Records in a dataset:
-- Start --

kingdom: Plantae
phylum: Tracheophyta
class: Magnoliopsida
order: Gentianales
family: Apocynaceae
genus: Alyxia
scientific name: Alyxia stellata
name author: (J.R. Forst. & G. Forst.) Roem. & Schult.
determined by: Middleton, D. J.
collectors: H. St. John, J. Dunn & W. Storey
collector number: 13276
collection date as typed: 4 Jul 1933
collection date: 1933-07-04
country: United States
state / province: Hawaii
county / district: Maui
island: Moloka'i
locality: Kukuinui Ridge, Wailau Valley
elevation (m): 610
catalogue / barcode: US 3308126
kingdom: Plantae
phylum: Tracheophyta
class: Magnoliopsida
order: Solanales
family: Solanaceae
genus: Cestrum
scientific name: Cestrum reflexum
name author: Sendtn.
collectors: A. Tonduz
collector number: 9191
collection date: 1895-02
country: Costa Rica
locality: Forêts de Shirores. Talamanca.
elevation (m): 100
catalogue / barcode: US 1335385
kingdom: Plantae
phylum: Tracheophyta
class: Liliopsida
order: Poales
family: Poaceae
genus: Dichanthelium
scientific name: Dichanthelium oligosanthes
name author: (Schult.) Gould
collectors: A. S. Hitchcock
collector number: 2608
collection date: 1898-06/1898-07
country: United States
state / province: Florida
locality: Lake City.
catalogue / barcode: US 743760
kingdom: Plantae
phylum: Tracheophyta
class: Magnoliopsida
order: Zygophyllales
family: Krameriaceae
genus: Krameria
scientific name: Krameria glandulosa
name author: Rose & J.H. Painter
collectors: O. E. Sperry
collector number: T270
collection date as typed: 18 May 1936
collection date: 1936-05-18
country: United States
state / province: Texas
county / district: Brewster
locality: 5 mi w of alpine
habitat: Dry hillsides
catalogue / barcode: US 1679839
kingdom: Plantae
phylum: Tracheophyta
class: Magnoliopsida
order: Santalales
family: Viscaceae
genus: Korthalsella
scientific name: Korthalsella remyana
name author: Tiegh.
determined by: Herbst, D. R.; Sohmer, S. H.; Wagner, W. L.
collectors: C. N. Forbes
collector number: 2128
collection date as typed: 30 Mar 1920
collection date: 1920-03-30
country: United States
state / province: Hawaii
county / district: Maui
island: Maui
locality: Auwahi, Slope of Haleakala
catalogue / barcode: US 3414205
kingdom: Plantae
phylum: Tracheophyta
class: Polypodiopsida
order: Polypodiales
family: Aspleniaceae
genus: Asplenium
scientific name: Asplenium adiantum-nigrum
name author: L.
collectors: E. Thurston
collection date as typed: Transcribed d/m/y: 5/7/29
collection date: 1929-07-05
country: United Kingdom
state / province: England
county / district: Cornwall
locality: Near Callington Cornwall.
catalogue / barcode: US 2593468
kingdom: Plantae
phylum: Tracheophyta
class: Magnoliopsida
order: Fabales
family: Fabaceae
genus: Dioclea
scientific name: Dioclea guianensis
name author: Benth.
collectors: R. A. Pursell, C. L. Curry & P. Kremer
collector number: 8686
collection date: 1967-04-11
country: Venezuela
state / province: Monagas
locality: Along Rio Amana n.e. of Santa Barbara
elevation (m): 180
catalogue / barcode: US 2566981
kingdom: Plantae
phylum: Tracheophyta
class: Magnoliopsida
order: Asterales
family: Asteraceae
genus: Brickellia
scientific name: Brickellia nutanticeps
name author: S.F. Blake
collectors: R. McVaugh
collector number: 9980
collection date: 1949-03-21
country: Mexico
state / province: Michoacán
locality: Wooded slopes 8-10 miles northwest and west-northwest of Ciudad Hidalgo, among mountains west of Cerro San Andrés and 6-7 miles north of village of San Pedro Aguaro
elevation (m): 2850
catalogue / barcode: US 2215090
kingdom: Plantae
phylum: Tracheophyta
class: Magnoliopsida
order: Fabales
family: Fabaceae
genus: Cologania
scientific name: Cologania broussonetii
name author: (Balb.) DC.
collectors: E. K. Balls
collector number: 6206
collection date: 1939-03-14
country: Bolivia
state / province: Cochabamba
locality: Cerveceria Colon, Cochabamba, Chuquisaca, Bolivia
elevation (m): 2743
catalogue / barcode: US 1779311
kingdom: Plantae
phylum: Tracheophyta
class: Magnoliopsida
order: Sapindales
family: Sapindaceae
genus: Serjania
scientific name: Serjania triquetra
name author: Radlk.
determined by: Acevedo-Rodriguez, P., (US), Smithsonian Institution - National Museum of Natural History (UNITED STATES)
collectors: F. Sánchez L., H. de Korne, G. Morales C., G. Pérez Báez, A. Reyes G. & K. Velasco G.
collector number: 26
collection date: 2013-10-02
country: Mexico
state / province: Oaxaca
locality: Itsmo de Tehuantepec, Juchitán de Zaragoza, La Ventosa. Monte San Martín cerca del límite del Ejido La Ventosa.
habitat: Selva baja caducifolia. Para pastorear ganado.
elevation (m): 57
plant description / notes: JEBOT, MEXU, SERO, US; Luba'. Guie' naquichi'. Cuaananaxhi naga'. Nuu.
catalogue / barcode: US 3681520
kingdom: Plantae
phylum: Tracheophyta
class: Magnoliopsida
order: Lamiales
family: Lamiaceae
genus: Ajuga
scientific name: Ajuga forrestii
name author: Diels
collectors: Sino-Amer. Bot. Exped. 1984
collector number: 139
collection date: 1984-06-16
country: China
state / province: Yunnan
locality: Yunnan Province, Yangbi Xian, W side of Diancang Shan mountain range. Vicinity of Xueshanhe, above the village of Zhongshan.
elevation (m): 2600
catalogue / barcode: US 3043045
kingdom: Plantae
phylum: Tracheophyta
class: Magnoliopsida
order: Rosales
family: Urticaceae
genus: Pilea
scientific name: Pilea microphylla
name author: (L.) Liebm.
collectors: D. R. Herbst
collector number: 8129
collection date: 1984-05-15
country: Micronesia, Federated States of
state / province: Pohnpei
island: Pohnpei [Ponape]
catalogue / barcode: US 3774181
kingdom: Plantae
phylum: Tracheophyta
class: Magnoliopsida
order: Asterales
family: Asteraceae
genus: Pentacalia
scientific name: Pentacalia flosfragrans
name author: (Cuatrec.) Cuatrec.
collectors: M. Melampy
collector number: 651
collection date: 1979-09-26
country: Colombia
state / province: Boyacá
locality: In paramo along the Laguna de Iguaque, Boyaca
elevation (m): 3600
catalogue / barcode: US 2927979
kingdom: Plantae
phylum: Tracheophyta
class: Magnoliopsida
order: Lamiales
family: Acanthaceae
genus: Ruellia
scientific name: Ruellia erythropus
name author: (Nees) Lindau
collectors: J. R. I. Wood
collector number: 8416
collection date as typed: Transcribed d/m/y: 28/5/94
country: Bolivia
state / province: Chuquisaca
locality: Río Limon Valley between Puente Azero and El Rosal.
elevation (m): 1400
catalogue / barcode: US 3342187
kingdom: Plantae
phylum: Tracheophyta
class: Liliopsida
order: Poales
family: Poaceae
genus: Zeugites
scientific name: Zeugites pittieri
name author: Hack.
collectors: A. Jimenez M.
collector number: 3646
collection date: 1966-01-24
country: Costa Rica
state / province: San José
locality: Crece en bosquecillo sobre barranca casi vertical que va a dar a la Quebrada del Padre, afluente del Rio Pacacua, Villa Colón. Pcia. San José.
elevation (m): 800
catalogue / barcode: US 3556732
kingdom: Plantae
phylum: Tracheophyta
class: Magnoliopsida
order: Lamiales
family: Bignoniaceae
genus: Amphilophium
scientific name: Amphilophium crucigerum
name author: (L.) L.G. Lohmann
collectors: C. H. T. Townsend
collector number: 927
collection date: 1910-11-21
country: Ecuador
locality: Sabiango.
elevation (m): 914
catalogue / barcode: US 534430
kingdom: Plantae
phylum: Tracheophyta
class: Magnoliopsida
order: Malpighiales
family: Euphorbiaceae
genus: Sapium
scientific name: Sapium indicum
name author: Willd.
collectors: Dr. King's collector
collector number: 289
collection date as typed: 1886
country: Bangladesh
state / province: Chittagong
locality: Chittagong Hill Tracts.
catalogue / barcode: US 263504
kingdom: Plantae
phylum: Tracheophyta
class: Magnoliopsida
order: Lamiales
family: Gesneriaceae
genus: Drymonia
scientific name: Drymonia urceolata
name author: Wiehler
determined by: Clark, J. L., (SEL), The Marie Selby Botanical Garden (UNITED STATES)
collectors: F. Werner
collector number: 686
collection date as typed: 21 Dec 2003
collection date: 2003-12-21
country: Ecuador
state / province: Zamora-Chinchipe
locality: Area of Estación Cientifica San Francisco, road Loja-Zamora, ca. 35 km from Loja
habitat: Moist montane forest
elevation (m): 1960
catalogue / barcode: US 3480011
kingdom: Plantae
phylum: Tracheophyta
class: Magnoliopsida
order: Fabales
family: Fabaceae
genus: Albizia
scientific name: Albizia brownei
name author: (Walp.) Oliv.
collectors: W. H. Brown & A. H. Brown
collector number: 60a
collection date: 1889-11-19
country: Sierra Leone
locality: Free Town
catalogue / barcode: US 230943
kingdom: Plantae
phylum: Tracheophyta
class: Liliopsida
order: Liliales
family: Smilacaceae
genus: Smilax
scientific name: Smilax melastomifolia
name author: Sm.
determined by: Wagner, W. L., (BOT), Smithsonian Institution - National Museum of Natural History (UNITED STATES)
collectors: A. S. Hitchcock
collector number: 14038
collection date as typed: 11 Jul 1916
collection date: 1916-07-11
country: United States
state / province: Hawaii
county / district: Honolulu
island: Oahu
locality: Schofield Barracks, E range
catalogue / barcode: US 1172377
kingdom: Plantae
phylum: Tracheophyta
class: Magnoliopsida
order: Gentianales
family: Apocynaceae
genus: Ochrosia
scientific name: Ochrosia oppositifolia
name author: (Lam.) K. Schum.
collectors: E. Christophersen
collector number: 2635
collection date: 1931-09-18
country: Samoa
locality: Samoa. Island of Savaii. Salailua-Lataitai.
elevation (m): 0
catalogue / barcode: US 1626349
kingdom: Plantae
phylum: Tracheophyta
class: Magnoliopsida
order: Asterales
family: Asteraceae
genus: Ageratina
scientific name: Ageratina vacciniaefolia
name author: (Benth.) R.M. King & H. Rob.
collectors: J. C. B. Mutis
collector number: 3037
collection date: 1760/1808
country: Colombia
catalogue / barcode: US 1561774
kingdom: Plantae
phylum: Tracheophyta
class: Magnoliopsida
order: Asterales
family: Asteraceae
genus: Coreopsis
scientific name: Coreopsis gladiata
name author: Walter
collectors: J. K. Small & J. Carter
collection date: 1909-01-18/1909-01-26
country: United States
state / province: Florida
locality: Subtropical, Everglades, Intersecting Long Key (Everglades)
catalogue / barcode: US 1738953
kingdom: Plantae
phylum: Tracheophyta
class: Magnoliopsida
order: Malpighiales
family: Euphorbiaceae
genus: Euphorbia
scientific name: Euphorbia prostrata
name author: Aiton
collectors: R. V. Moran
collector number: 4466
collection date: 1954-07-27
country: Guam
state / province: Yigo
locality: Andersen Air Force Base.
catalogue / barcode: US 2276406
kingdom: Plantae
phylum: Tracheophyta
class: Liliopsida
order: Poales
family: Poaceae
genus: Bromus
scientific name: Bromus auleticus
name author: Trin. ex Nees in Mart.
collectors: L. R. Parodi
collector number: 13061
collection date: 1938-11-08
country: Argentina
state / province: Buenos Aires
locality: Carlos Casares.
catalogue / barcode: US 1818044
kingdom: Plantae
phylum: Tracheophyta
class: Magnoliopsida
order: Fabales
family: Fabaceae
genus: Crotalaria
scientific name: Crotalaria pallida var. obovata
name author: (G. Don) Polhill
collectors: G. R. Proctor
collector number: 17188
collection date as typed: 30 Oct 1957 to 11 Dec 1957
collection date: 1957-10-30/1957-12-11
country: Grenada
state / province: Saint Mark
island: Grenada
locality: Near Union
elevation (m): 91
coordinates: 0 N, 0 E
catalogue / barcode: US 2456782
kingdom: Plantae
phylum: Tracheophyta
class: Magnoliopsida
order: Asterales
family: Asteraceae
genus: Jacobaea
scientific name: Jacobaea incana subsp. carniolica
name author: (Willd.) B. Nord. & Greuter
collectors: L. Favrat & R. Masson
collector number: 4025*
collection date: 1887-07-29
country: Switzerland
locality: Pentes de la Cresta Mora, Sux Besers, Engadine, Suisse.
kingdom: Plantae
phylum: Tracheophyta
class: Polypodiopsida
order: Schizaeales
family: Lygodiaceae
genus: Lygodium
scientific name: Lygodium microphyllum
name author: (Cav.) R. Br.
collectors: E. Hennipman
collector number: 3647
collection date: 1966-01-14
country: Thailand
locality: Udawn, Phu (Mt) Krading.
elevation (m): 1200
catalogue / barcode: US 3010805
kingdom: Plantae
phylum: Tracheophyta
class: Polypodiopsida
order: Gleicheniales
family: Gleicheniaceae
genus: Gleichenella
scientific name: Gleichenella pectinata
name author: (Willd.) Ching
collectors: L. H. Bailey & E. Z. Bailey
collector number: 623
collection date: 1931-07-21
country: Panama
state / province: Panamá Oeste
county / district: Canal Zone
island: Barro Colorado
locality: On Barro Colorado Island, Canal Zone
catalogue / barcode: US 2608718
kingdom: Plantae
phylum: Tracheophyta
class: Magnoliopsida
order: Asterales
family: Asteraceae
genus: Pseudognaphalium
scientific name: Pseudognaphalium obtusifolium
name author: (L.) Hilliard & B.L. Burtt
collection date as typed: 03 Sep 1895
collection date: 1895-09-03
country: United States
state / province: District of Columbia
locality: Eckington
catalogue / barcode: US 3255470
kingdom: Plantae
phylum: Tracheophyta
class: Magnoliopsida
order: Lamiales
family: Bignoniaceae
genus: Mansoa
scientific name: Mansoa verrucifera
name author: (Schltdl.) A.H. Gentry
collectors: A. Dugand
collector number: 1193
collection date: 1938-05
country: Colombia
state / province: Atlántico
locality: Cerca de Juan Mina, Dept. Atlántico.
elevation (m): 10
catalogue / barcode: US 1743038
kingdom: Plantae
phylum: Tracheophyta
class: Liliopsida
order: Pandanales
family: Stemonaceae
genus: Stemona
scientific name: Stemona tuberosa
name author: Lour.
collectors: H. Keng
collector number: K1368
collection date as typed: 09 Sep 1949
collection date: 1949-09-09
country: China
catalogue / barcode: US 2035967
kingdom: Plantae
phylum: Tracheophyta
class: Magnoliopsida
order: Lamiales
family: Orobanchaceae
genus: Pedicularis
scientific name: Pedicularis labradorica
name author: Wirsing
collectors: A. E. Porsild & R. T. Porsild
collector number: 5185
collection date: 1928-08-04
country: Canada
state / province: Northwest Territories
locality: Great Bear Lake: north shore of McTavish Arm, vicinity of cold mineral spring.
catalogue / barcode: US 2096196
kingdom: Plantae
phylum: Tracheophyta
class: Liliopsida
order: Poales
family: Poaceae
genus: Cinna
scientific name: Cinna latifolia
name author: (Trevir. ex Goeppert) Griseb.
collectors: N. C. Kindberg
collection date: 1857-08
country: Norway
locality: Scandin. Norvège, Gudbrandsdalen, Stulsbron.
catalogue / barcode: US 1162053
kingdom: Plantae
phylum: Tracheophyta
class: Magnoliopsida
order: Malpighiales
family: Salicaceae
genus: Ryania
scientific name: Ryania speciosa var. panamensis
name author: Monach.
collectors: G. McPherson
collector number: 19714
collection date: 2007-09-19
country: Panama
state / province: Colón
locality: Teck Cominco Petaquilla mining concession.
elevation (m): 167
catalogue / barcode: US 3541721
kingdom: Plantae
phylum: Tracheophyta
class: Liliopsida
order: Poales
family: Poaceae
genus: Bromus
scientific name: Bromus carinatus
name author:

-- End --

What to produce:
Retype the lines from the one with "state / province: Chuquisaca" to the one with "catalogue / barcode: US 263504", including both.

Reply:
state / province: Chuquisaca
locality: Río Limon Valley between Puente Azero and El Rosal.
elevation (m): 1400
catalogue / barcode: US 3342187
kingdom: Plantae
phylum: Tracheophyta
class: Liliopsida
order: Poales
family: Poaceae
genus: Zeugites
scientific name: Zeugites pittieri
name author: Hack.
collectors: A. Jimenez M.
collector number: 3646
collection date: 1966-01-24
country: Costa Rica
state / province: San José
locality: Crece en bosquecillo sobre barranca casi vertical que va a dar a la Quebrada del Padre, afluente del Rio Pacacua, Villa Colón. Pcia. San José.
elevation (m): 800
catalogue / barcode: US 3556732
kingdom: Plantae
phylum: Tracheophyta
class: Magnoliopsida
order: Lamiales
family: Bignoniaceae
genus: Amphilophium
scientific name: Amphilophium crucigerum
name author: (L.) L.G. Lohmann
collectors: C. H. T. Townsend
collector number: 927
collection date: 1910-11-21
country: Ecuador
locality: Sabiango.
elevation (m): 914
catalogue / barcode: US 534430
kingdom: Plantae
phylum: Tracheophyta
class: Magnoliopsida
order: Malpighiales
family: Euphorbiaceae
genus: Sapium
scientific name: Sapium indicum
name author: Willd.
collectors: Dr. King's collector
collector number: 289
collection date as typed: 1886
country: Bangladesh
state / province: Chittagong
locality: Chittagong Hill Tracts.
catalogue / barcode: US 263504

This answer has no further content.